My mom called to tell me, and right after she said it my cat, Vala, crawled out of her carried, where she sleeps, and crawled on my lap. She then proceeded to pat the tear off my cheek with her paw.

Anyway, I can't say that Slash was the ideal kitty for a house full of children. She wasn't overtly mean, but she was more a mouser than a lap kitty. She had her certain people (my mom) and she didn't really want anyone else. But she mellowed a bit when she got older, and about 5 years ago she started voluntarily getting within 5 feet of other people. By this last Christmas she would let me pet her while she napped on the couch. She even purred a bit. 

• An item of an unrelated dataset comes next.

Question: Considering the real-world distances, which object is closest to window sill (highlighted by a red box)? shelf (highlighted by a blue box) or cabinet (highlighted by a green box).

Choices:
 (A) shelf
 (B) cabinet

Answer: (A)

It wasn't unexpected, she's been ailing for awhile. But it's still been hard on my mom. They're getting to an age where they're not going to get anymore pets because they can't guarantee they'll be able to keep taking care of them.


----------



## AnaPanda (Feb 23, 2011)

It's sad to see a pet pass.. it really is. I've definitely had my fair share of them.
I'm sorry, but things will start to look up soon, and you'll always be happy to know that Slash is with the other kitties to play with her ♥


----------



## Digikid (Feb 27, 2011)

I am sure that my Mena will look after her.

We share our pain together. atback


----------



## Time Bandit (Aug 17, 2010)

I'm sorry for your parent's and your loss of Slash. atback Sweet Vala...sounds like she knows right where you need her.


----------



## Susan (Mar 29, 2010)

I'm sorry to hear about Slash and I'm sure it must be hard on your Mom since Slash was with her for so long. 

I'm sure your Mom is not yet ready to adopt another cat right away. But, if she would like to adopt again in time, and is worried about not being around to look after the cat, she might consider adopting an older/senior cat. It would be company for her and it would provide a home for a senior cat who often don't receive homes.


----------



## Jan Rebecca (Oct 14, 2010)

Sorry for your loss.. HUGS


----------



## Miso (Dec 5, 2009)

I'm sorry for your loss.


----------